■ Stored data:
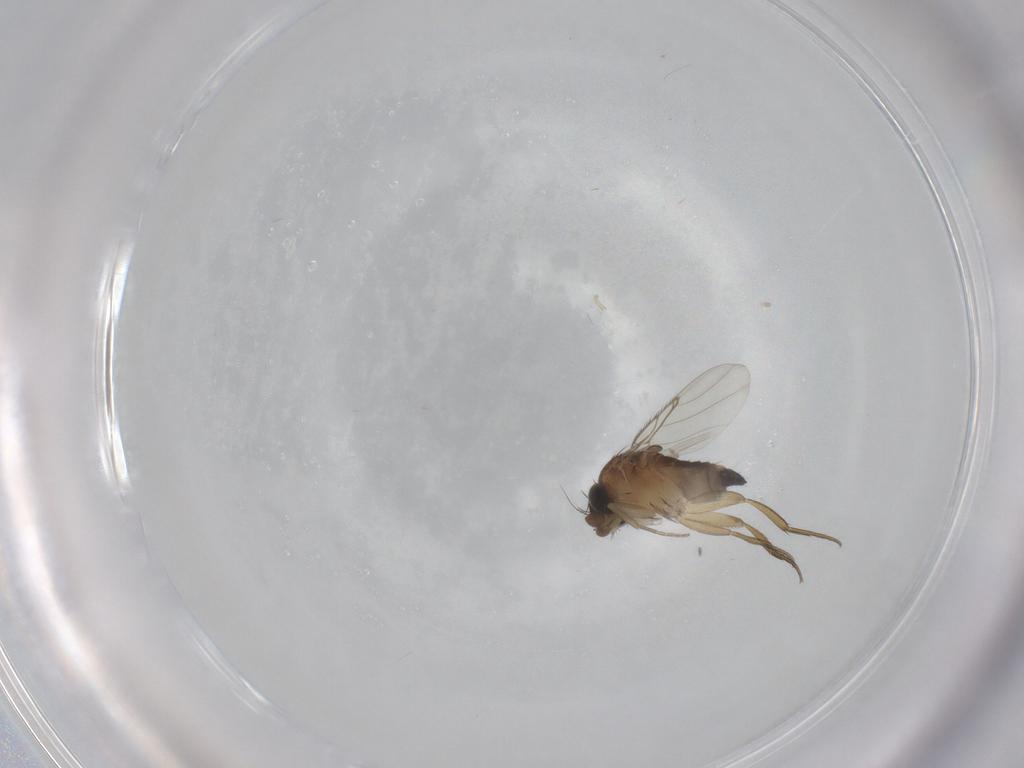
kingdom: Animalia
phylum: Arthropoda
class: Insecta
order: Diptera
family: Phoridae
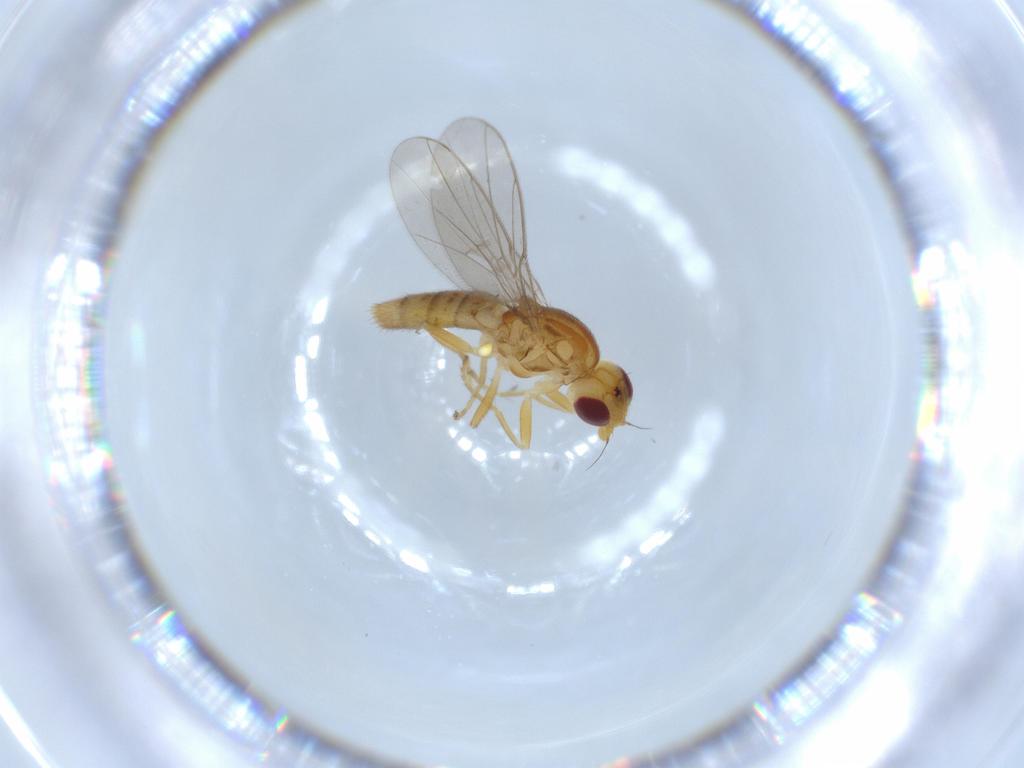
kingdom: Animalia
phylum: Arthropoda
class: Insecta
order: Diptera
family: Chloropidae
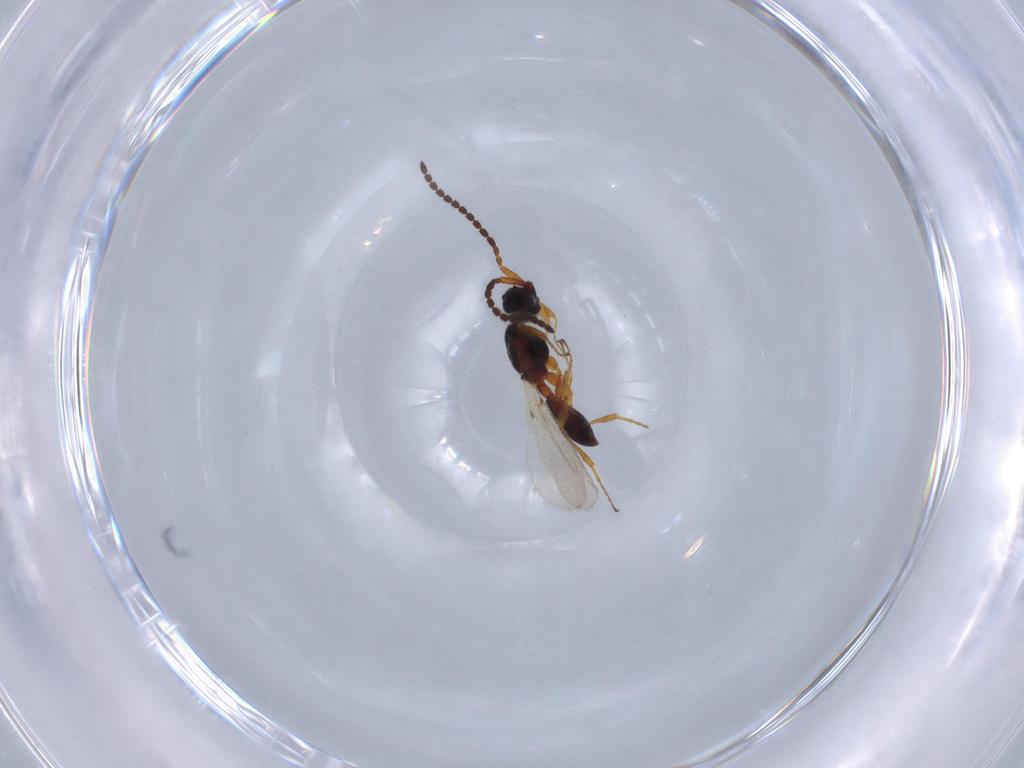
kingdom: Animalia
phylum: Arthropoda
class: Insecta
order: Hymenoptera
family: Diapriidae
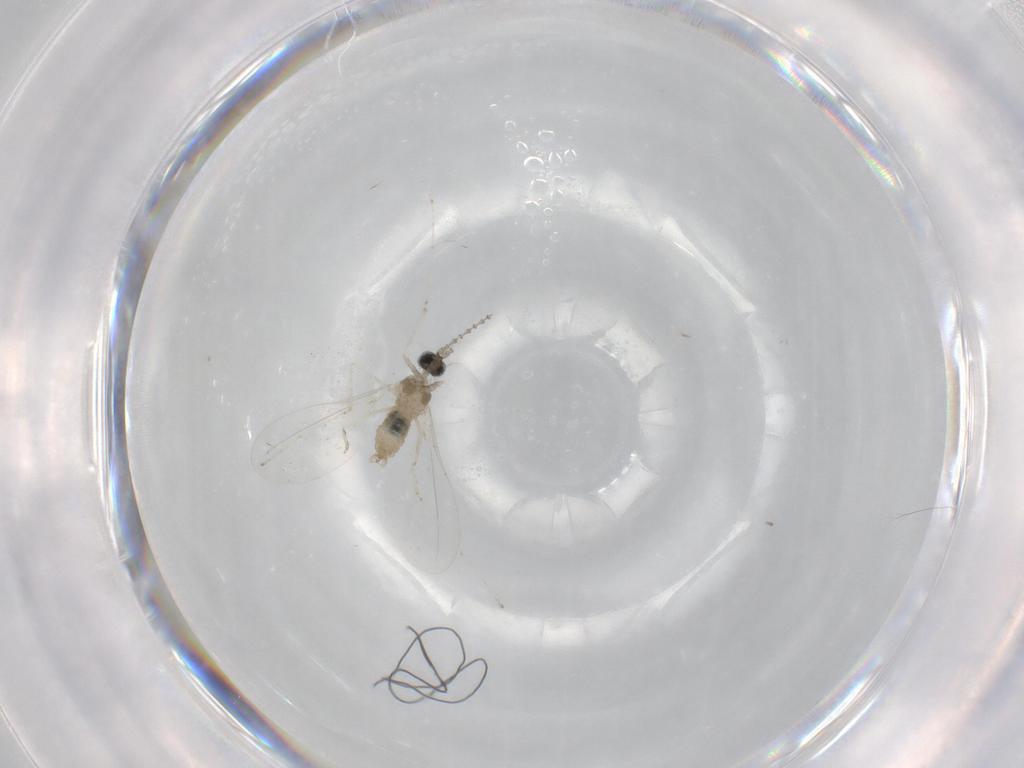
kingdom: Animalia
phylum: Arthropoda
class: Insecta
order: Diptera
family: Cecidomyiidae
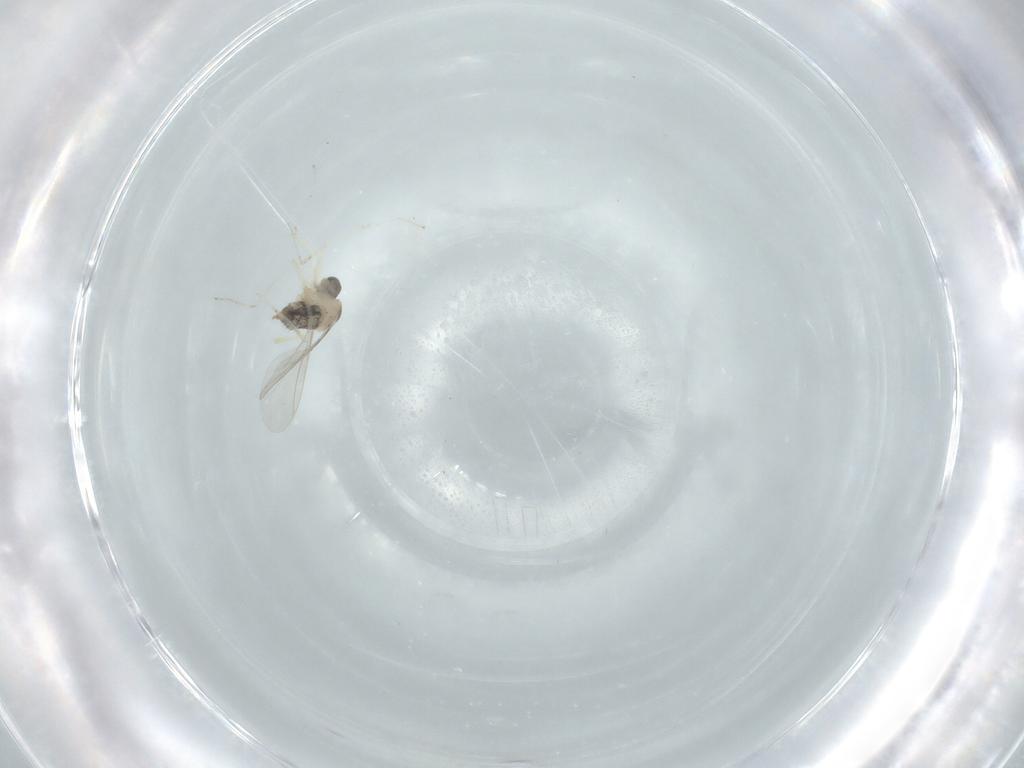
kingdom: Animalia
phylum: Arthropoda
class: Insecta
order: Diptera
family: Cecidomyiidae
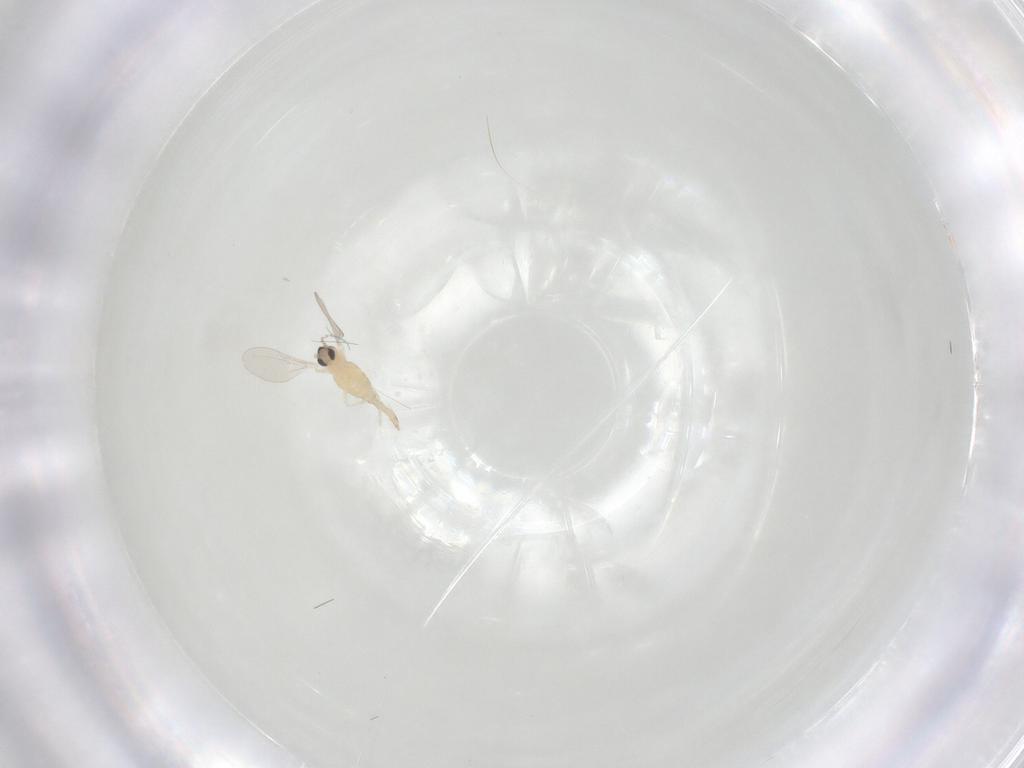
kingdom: Animalia
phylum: Arthropoda
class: Insecta
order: Diptera
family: Cecidomyiidae
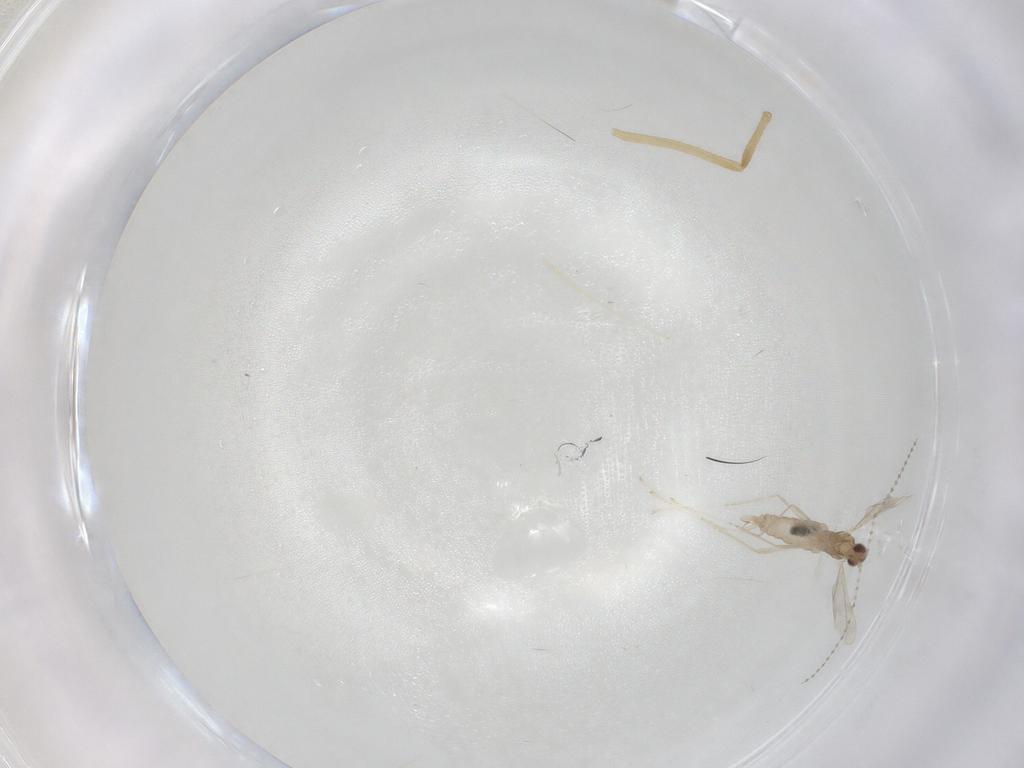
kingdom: Animalia
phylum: Arthropoda
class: Insecta
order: Diptera
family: Chironomidae
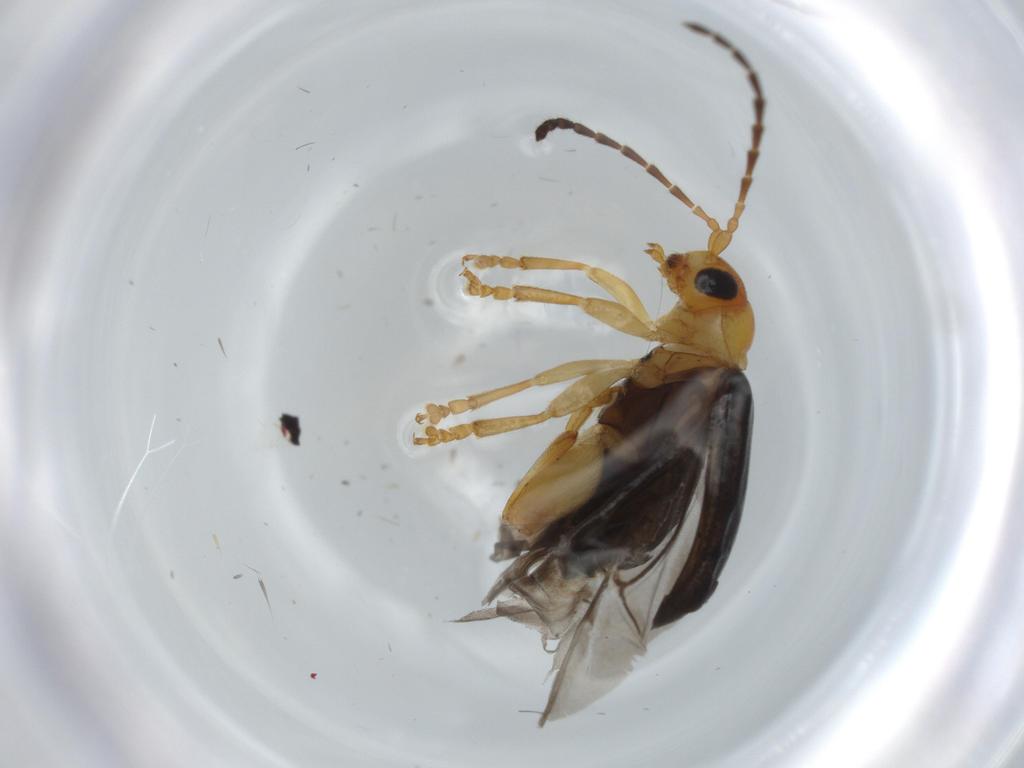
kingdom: Animalia
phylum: Arthropoda
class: Insecta
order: Coleoptera
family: Chrysomelidae
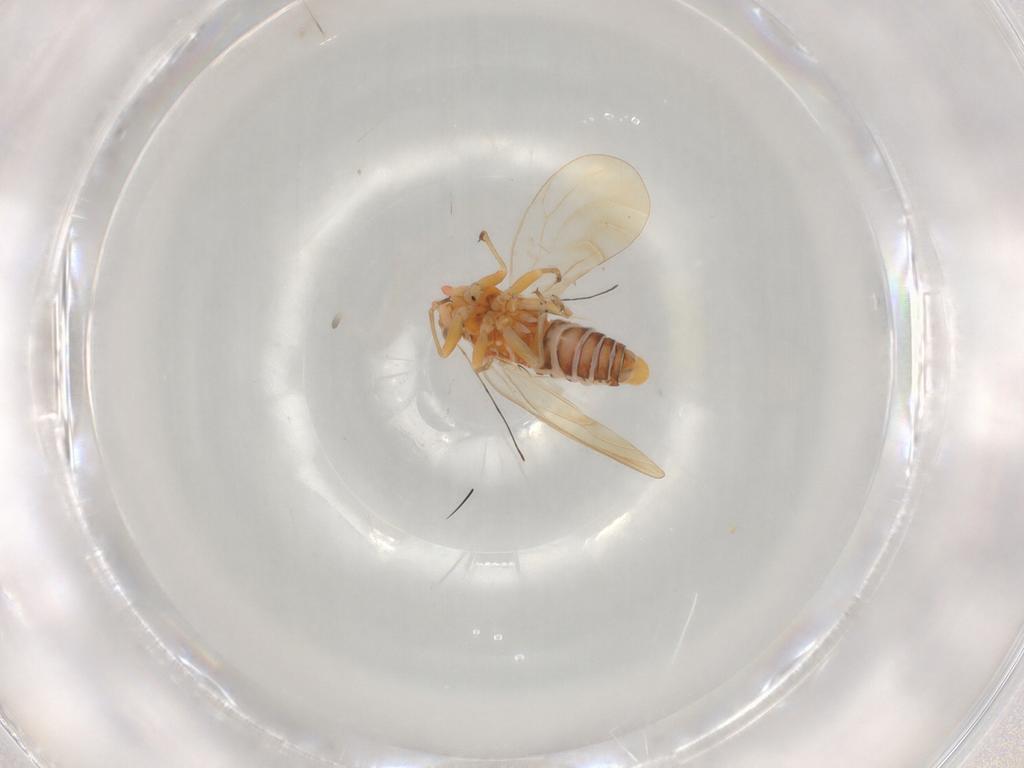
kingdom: Animalia
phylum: Arthropoda
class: Insecta
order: Hemiptera
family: Psyllidae
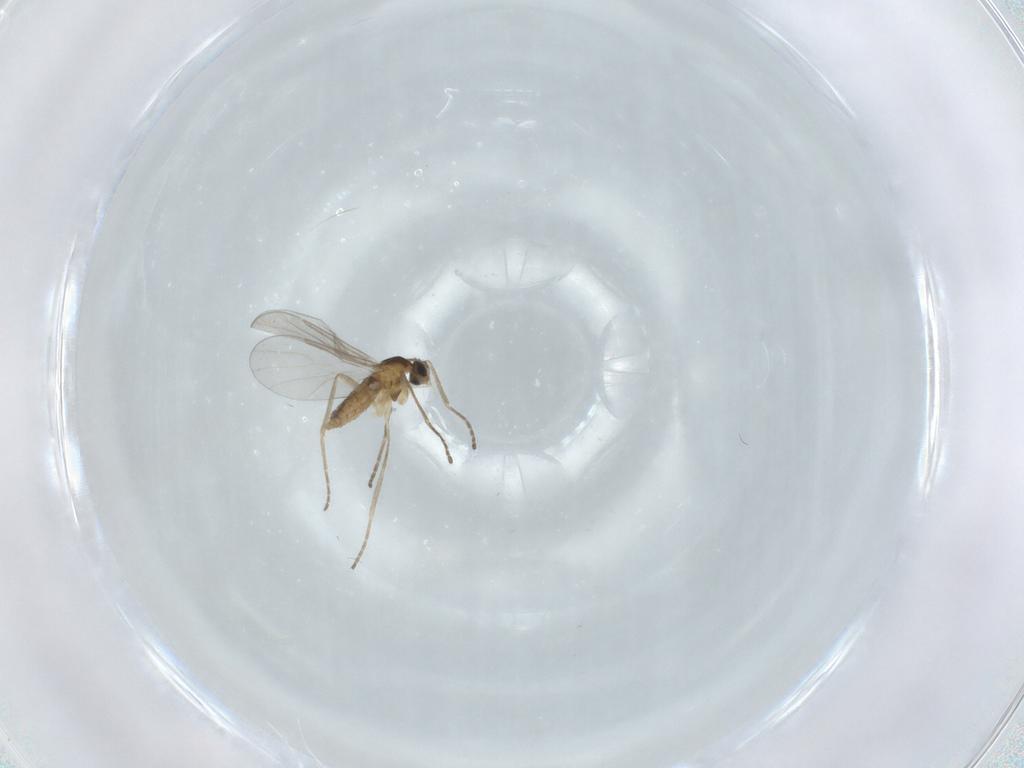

■ DIRECTIONS: Filter the items above down to the lines that contain the word "family", and copy each of those lines in full.

■ ANSWER TO THE PROBLEM:
family: Phoridae
family: Chloropidae
family: Diapriidae
family: Cecidomyiidae
family: Cecidomyiidae
family: Cecidomyiidae
family: Chironomidae
family: Chrysomelidae
family: Psyllidae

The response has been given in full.